The heavy breathing, the Mantras, the odd poses and repetitions. We did hand motions for 11 minutes with our eyes closed while repeating Sa Ta Na Ma (Birth, life, death, rebirth) a common Kundalini mantra. It totally messed with my mind and as my arms fell in and out of remembering what to do I let go of my concentration and just started to laugh.
This was by far the most “WooWoo” thing I had ever done, and I was sold.
Wednesday became the day I looked forward to. The 90 minute class always cleansed my soul, and the community we’d share after as we sipped homemade yogi tea sealed the deal.
I admit, at first the chanting and the community tea freaked me out. I didn’t know how to use my voice to chant, I didn’t have anything to say to these people!
Once I let that wall down I found that the chanting was food for my soul much like singing Silent Night in a packed church on Christmas Eve. By the time Covid hit chanting and mantra had become my favorite part of class.
We all felt a connection that only that kind of collective work can bring. We looked forward to our tea. Circling around to share our experiences and insights during class.
Consistently there were a dozen of us who came religiously. Without judgement we’d welcome the obvious new students and be concerned when a regular missed a class.
I traveled 40 minutes to and from class every Wednesday. I even looked forward to the drive. Tuning up my vocal cords on the way in and chanting on my way home, high from the evenings events.
I had found my people. This was wild. Every class was an adventure, and I was anxious to eat it all up.

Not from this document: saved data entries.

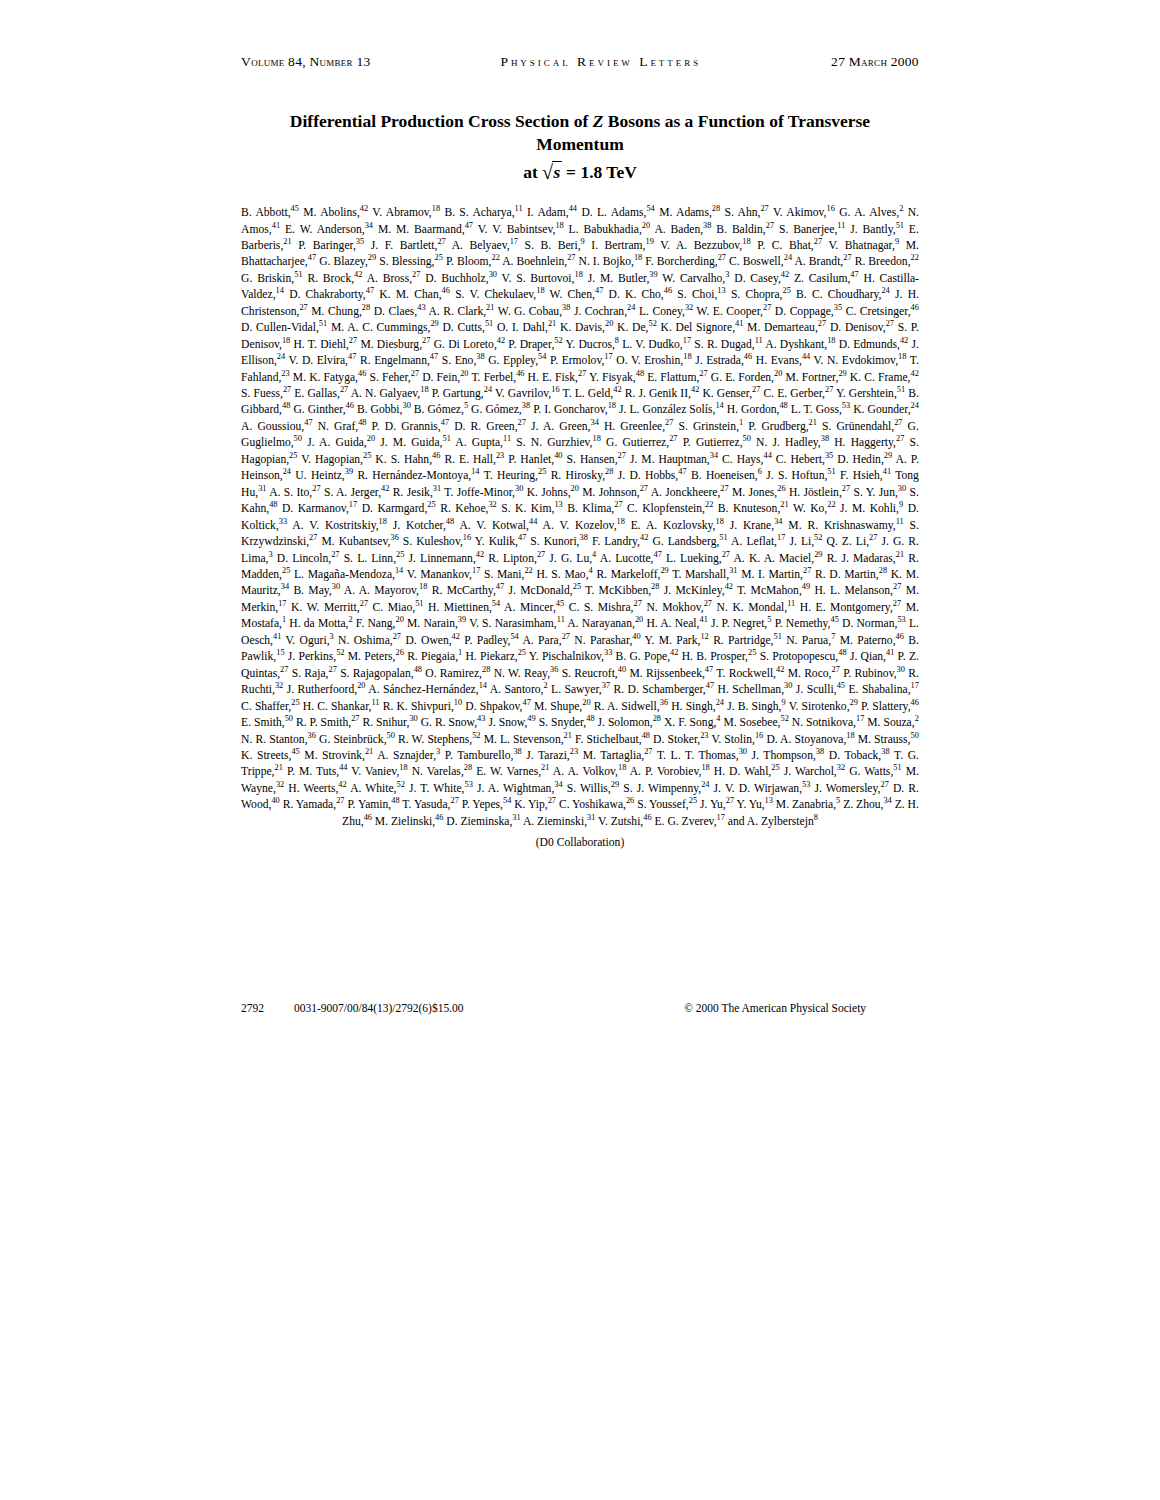Volume 84, Number 13
Physical Review Letters
27 March 2000
Differential Production Cross Section of Z Bosons as a Function of Transverse Momentum at √s = 1.8 TeV
B. Abbott,45 M. Abolins,42 V. Abramov,18 B. S. Acharya,11 I. Adam,44 D. L. Adams,54 M. Adams,28 S. Ahn,27 V. Akimov,16 G. A. Alves,2 N. Amos,41 E. W. Anderson,34 M. M. Baarmand,47 V. V. Babintsev,18 L. Babukhadia,20 A. Baden,38 B. Baldin,27 S. Banerjee,11 J. Bantly,51 E. Barberis,21 P. Baringer,35 J. F. Bartlett,27 A. Belyaev,17 S. B. Beri,9 I. Bertram,19 V. A. Bezzubov,18 P. C. Bhat,27 V. Bhatnagar,9 M. Bhattacharjee,47 G. Blazey,29 S. Blessing,25 P. Bloom,22 A. Boehnlein,27 N. I. Bojko,18 F. Borcherding,27 C. Boswell,24 A. Brandt,27 R. Breedon,22 G. Briskin,51 R. Brock,42 A. Bross,27 D. Buchholz,30 V. S. Burtovoi,18 J. M. Butler,39 W. Carvalho,3 D. Casey,42 Z. Casilum,47 H. Castilla-Valdez,14 D. Chakraborty,47 K. M. Chan,46 S. V. Chekulaev,18 W. Chen,47 D. K. Cho,46 S. Choi,13 S. Chopra,25 B. C. Choudhary,24 J. H. Christenson,27 M. Chung,28 D. Claes,43 A. R. Clark,21 W. G. Cobau,38 J. Cochran,24 L. Coney,32 W. E. Cooper,27 D. Coppage,35 C. Cretsinger,46 D. Cullen-Vidal,51 M. A. C. Cummings,29 D. Cutts,51 O. I. Dahl,21 K. Davis,20 K. De,52 K. Del Signore,41 M. Demarteau,27 D. Denisov,27 S. P. Denisov,18 H. T. Diehl,27 M. Diesburg,27 G. Di Loreto,42 P. Draper,52 Y. Ducros,8 L. V. Dudko,17 S. R. Dugad,11 A. Dyshkant,18 D. Edmunds,42 J. Ellison,24 V. D. Elvira,47 R. Engelmann,47 S. Eno,38 G. Eppley,54 P. Ermolov,17 O. V. Eroshin,18 J. Estrada,46 H. Evans,44 V. N. Evdokimov,18 T. Fahland,23 M. K. Fatyga,46 S. Feher,27 D. Fein,20 T. Ferbel,46 H. E. Fisk,27 Y. Fisyak,48 E. Flattum,27 G. E. Forden,20 M. Fortner,29 K. C. Frame,42 S. Fuess,27 E. Gallas,27 A. N. Galyaev,18 P. Gartung,24 V. Gavrilov,16 T. L. Geld,42 R. J. Genik II,42 K. Genser,27 C. E. Gerber,27 Y. Gershtein,51 B. Gibbard,48 G. Ginther,46 B. Gobbi,30 B. Gómez,5 G. Gómez,38 P. I. Goncharov,18 J. L. González Solís,14 H. Gordon,48 L. T. Goss,53 K. Gounder,24 A. Goussiou,47 N. Graf,48 P. D. Grannis,47 D. R. Green,27 J. A. Green,34 H. Greenlee,27 S. Grinstein,1 P. Grudberg,21 S. Grünendahl,27 G. Guglielmo,50 J. A. Guida,20 J. M. Guida,51 A. Gupta,11 S. N. Gurzhiev,18 G. Gutierrez,27 P. Gutierrez,50 N. J. Hadley,38 H. Haggerty,27 S. Hagopian,25 V. Hagopian,25 K. S. Hahn,46 R. E. Hall,23 P. Hanlet,40 S. Hansen,27 J. M. Hauptman,34 C. Hays,44 C. Hebert,35 D. Hedin,29 A. P. Heinson,24 U. Heintz,39 R. Hernández-Montoya,14 T. Heuring,25 R. Hirosky,28 J. D. Hobbs,47 B. Hoeneisen,6 J. S. Hoftun,51 F. Hsieh,41 Tong Hu,31 A. S. Ito,27 S. A. Jerger,42 R. Jesik,31 T. Joffe-Minor,30 K. Johns,20 M. Johnson,27 A. Jonckheere,27 M. Jones,26 H. Jöstlein,27 S. Y. Jun,30 S. Kahn,48 D. Karmanov,17 D. Karmgard,25 R. Kehoe,32 S. K. Kim,13 B. Klima,27 C. Klopfenstein,22 B. Knuteson,21 W. Ko,22 J. M. Kohli,9 D. Koltick,33 A. V. Kostritskiy,18 J. Kotcher,48 A. V. Kotwal,44 A. V. Kozelov,18 E. A. Kozlovsky,18 J. Krane,34 M. R. Krishnaswamy,11 S. Krzywdzinski,27 M. Kubantsev,36 S. Kuleshov,16 Y. Kulik,47 S. Kunori,38 F. Landry,42 G. Landsberg,51 A. Leflat,17 J. Li,52 Q. Z. Li,27 J. G. R. Lima,3 D. Lincoln,27 S. L. Linn,25 J. Linnemann,42 R. Lipton,27 J. G. Lu,4 A. Lucotte,47 L. Lueking,27 A. K. A. Maciel,29 R. J. Madaras,21 R. Madden,25 L. Magaña-Mendoza,14 V. Manankov,17 S. Mani,22 H. S. Mao,4 R. Markeloff,29 T. Marshall,31 M. I. Martin,27 R. D. Martin,28 K. M. Mauritz,34 B. May,30 A. A. Mayorov,18 R. McCarthy,47 J. McDonald,25 T. McKibben,28 J. McKinley,42 T. McMahon,49 H. L. Melanson,27 M. Merkin,17 K. W. Merritt,27 C. Miao,51 H. Miettinen,54 A. Mincer,45 C. S. Mishra,27 N. Mokhov,27 N. K. Mondal,11 H. E. Montgomery,27 M. Mostafa,1 H. da Motta,2 F. Nang,20 M. Narain,39 V. S. Narasimham,11 A. Narayanan,20 H. A. Neal,41 J. P. Negret,5 P. Nemethy,45 D. Norman,53 L. Oesch,41 V. Oguri,3 N. Oshima,27 D. Owen,42 P. Padley,54 A. Para,27 N. Parashar,40 Y. M. Park,12 R. Partridge,51 N. Parua,7 M. Paterno,46 B. Pawlik,15 J. Perkins,52 M. Peters,26 R. Piegaia,1 H. Piekarz,25 Y. Pischalnikov,33 B. G. Pope,42 H. B. Prosper,25 S. Protopopescu,48 J. Qian,41 P. Z. Quintas,27 S. Raja,27 S. Rajagopalan,48 O. Ramirez,28 N. W. Reay,36 S. Reucroft,40 M. Rijssenbeek,47 T. Rockwell,42 M. Roco,27 P. Rubinov,30 R. Ruchti,32 J. Rutherfoord,20 A. Sánchez-Hernández,14 A. Santoro,2 L. Sawyer,37 R. D. Schamberger,47 H. Schellman,30 J. Sculli,45 E. Shabalina,17 C. Shaffer,25 H. C. Shankar,11 R. K. Shivpuri,10 D. Shpakov,47 M. Shupe,20 R. A. Sidwell,36 H. Singh,24 J. B. Singh,9 V. Sirotenko,29 P. Slattery,46 E. Smith,50 R. P. Smith,27 R. Snihur,30 G. R. Snow,43 J. Snow,49 S. Snyder,48 J. Solomon,28 X. F. Song,4 M. Sosebee,52 N. Sotnikova,17 M. Souza,2 N. R. Stanton,36 G. Steinbrück,50 R. W. Stephens,52 M. L. Stevenson,21 F. Stichelbaut,48 D. Stoker,23 V. Stolin,16 D. A. Stoyanova,18 M. Strauss,50 K. Streets,45 M. Strovink,21 A. Sznajder,3 P. Tamburello,38 J. Tarazi,23 M. Tartaglia,27 T. L. T. Thomas,30 J. Thompson,38 D. Toback,38 T. G. Trippe,21 P. M. Tuts,44 V. Vaniev,18 N. Varelas,28 E. W. Varnes,21 A. A. Volkov,18 A. P. Vorobiev,18 H. D. Wahl,25 J. Warchol,32 G. Watts,51 M. Wayne,32 H. Weerts,42 A. White,52 J. T. White,53 J. A. Wightman,34 S. Willis,29 S. J. Wimpenny,24 J. V. D. Wirjawan,53 J. Womersley,27 D. R. Wood,40 R. Yamada,27 P. Yamin,48 T. Yasuda,27 P. Yepes,54 K. Yip,27 C. Yoshikawa,26 S. Youssef,25 J. Yu,27 Y. Yu,13 M. Zanabria,5 Z. Zhou,34 Z. H. Zhu,46 M. Zielinski,46 D. Zieminska,31 A. Zieminski,31 V. Zutshi,46 E. G. Zverev,17 and A. Zylberstejn8
(D0 Collaboration)
2792
0031-9007/00/84(13)/2792(6)$15.00
© 2000 The American Physical Society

I started going to class on Monday and Friday nights at a studio in the Central District put on by Guruyatri to feed my insatiable consumption of the practice. This was shortly lived as the pandemic spread and studios shut down.

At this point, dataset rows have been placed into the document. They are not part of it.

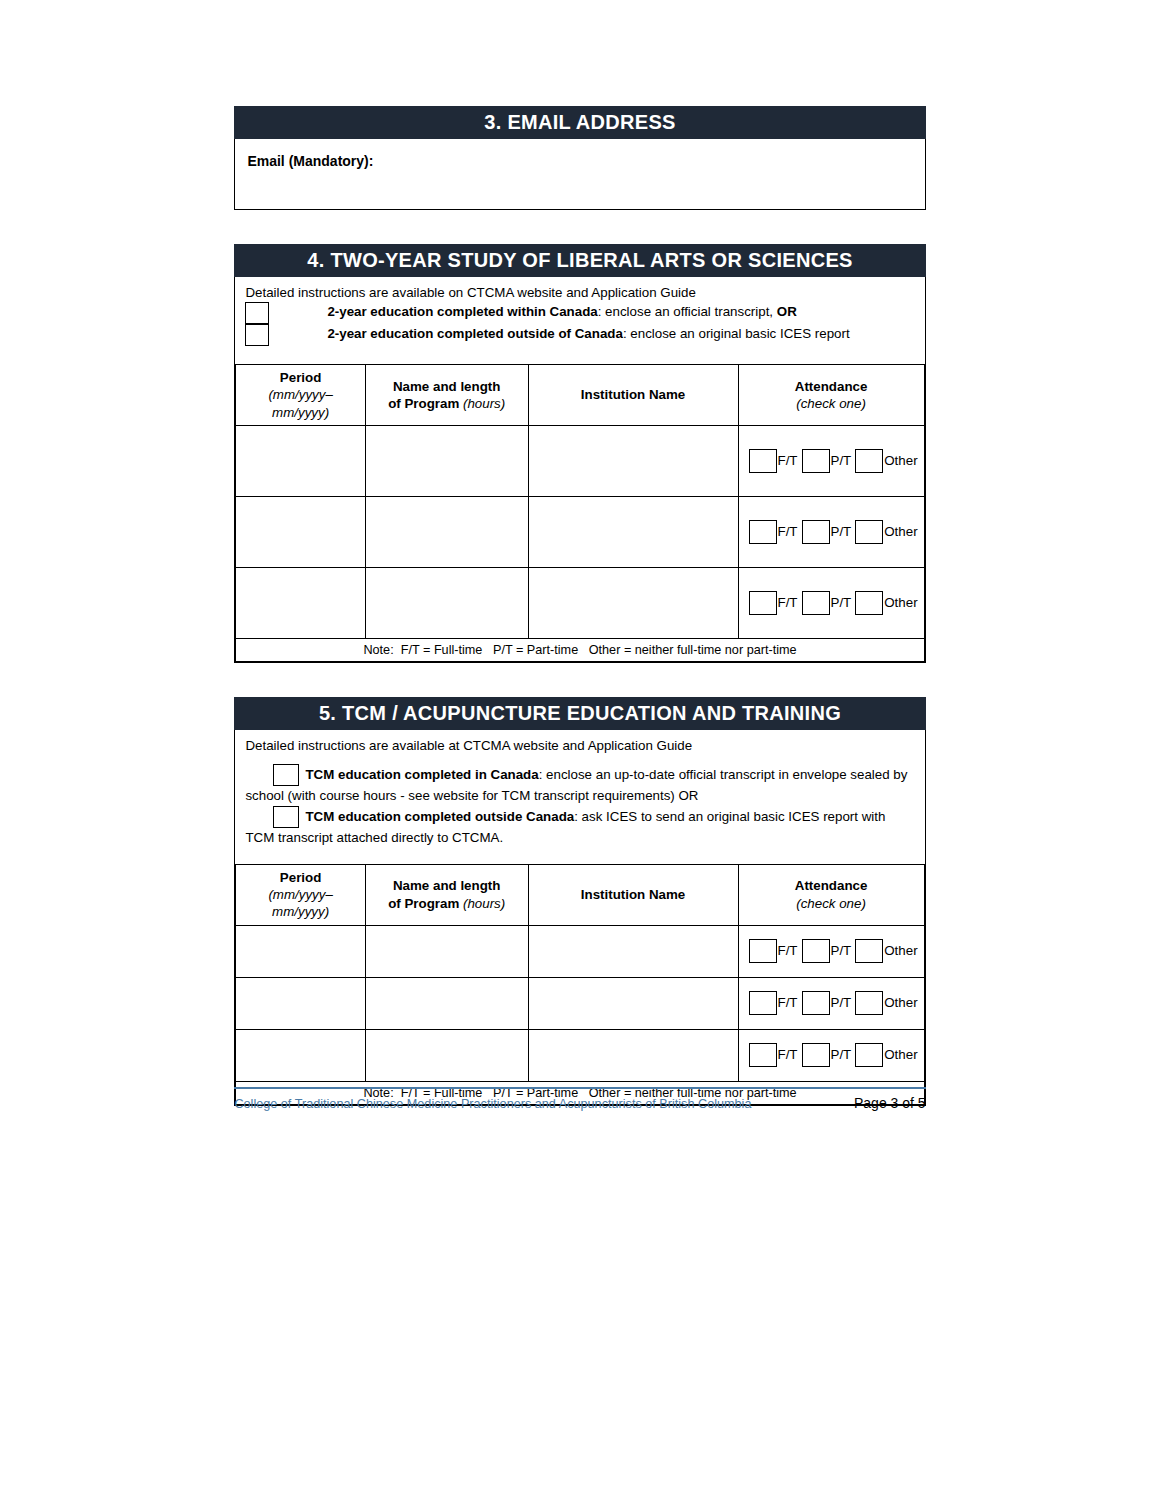3. EMAIL ADDRESS
Email (Mandatory):
4. TWO-YEAR STUDY OF LIBERAL ARTS OR SCIENCES
Detailed instructions are available on CTCMA website and Application Guide
2-year education completed within Canada: enclose an official transcript, OR
2-year education completed outside of Canada: enclose an original basic ICES report
| Period (mm/yyyy– mm/yyyy) | Name and length of Program (hours) | Institution Name | Attendance (check one) |
| --- | --- | --- | --- |
| | | | F/T P/T Other |
| | | | F/T P/T Other |
| | | | F/T P/T Other |
| Note: F/T = Full-time P/T = Part-time Other = neither full-time nor part-time |
5. TCM / ACUPUNCTURE EDUCATION AND TRAINING
Detailed instructions are available at CTCMA website and Application Guide
TCM education completed in Canada: enclose an up-to-date official transcript in envelope sealed by school (with course hours - see website for TCM transcript requirements) OR
TCM education completed outside Canada: ask ICES to send an original basic ICES report with TCM transcript attached directly to CTCMA.
| Period (mm/yyyy– mm/yyyy) | Name and length of Program (hours) | Institution Name | Attendance (check one) |
| --- | --- | --- | --- |
| | | | F/T P/T Other |
| | | | F/T P/T Other |
| | | | F/T P/T Other |
| Note: F/T = Full-time P/T = Part-time Other = neither full-time nor part-time |
College of Traditional Chinese Medicine Practitioners and Acupuncturists of British Columbia
Page 3 of 5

I tried to keep up with my newfound community online, but it’s not the same. Sure I can get the practice in, but through ZOOM it’s so hard to connect in the way Kundalini is designed to function.
I have been missing my Kundalini Yoga community a lot lately. The studio I met and fell in love with this group has closed. Sada Simran of Guruyatri, a leader in the Seattle Kundalini community has passed away due to the virus.
Thinking back to one of our teachers, a fierce woman who found Kundalini on her own journey to sobriety. She proudly sprinkles AA teachings into class.
The one I come back to all the time, and has become a motto for 2020 is…
Acceptance is the Key to all things.
There is so much wisdom and comfort for me in those words.
Isolated at home writing I often fantasize about 2020 ending and life going back to normal as the ball drops on New Years Eve signally a fresh new start. Although challenging, I accept this won’t be the case.
Spending time and energy doing mental health texts, calls, and emails to those I care about and receiving dead air in response is hurtful and draining. Accepting those friends and family members for who and what they are in my life instead of the expectations I have put on them is my work in accepting.
Purging out all the “one day I’m gonna” craft supplies and books from my home is work in non-attachment. Accepting that if 2020 wasn’t the year to pick up those things, then probably I never would.
Not being able to see my family this holiday season is a struggle. Accepting that it’s the right thing to do if I want them all to be alive once this is done helps me find peace and gratitude.
Acceptance is the Key.
My morning routine still includes a sun salutation, and I commit an hour of my day to breathwork and meditation. These fill me up and can easily be practiced alone.
I accept that my Wednesday Kundalini ritual is lost in a perfect moment in time.
I accept that growth comes from within. I accept that things often don’t look the way we expect.
Continuing to work with Acceptance is my ongoing challenge. Kundalini yoga brought me to this beautiful message and people.
We may not know where this boat is headed, but with acceptance we can all steer it towards a healthier tomorrow. So we might all return to the communities we miss and cherish with a more open heart and grateful mind.